*** Exercise materials
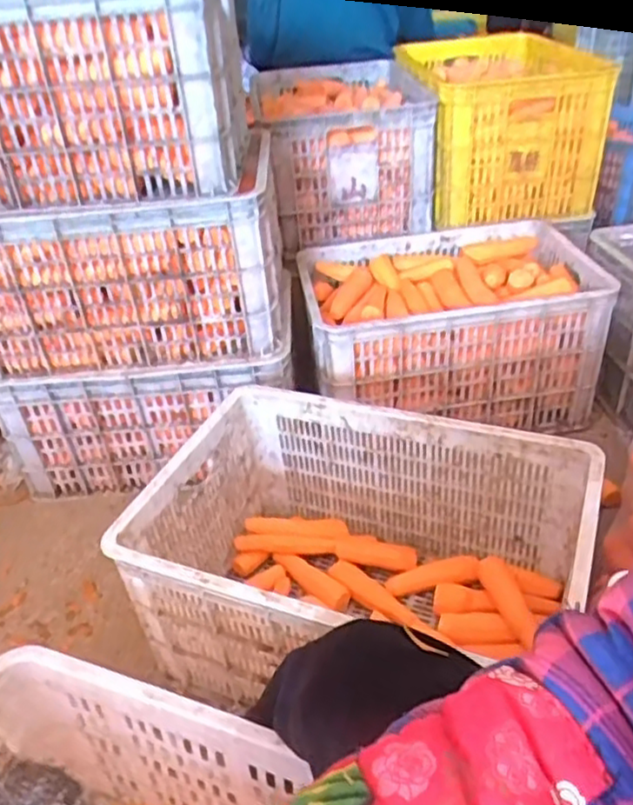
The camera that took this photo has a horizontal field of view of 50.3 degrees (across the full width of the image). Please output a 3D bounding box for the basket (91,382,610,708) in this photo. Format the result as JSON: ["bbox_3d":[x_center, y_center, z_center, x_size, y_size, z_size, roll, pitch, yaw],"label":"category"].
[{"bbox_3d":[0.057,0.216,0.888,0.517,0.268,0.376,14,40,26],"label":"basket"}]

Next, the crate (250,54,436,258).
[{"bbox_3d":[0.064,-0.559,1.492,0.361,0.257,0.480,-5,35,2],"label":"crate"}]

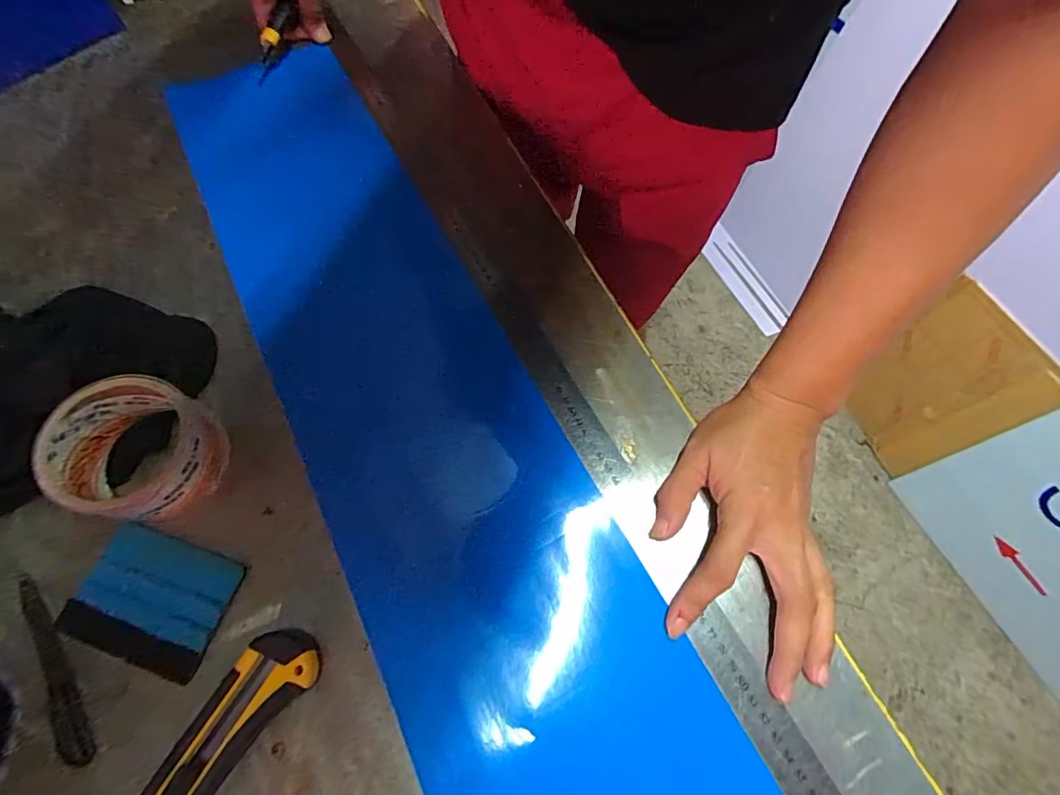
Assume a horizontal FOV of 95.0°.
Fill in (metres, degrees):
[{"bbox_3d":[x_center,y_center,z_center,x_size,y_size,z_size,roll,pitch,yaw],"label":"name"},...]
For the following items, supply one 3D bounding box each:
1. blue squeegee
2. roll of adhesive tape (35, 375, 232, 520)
******
Each entry must be retyped word for word, with every image omitted.

→ Task response
The camera that took this photo has a horizontal field of view of 50.3 degrees (across the full width of the image). Please output a 3D bounding box for the basket (91,382,610,708) in this photo. Format the result as JSON: ["bbox_3d":[x_center, y_center, z_center, x_size, y_size, z_size, roll, pitch, yaw],"label":"category"].
[{"bbox_3d":[0.057,0.216,0.888,0.517,0.268,0.376,14,40,26],"label":"basket"}]

Next, the crate (250,54,436,258).
[{"bbox_3d":[0.064,-0.559,1.492,0.361,0.257,0.480,-5,35,2],"label":"crate"}]

Assume a horizontal FOV of 95.0°.
Fill in (metres, degrees):
[{"bbox_3d":[x_center,y_center,z_center,x_size,y_size,z_size,roll,pitch,yaw],"label":"name"},...]
For the following items, supply one 3D bounding box each:
1. blue squeegee
2. roll of adhesive tape (35, 375, 232, 520)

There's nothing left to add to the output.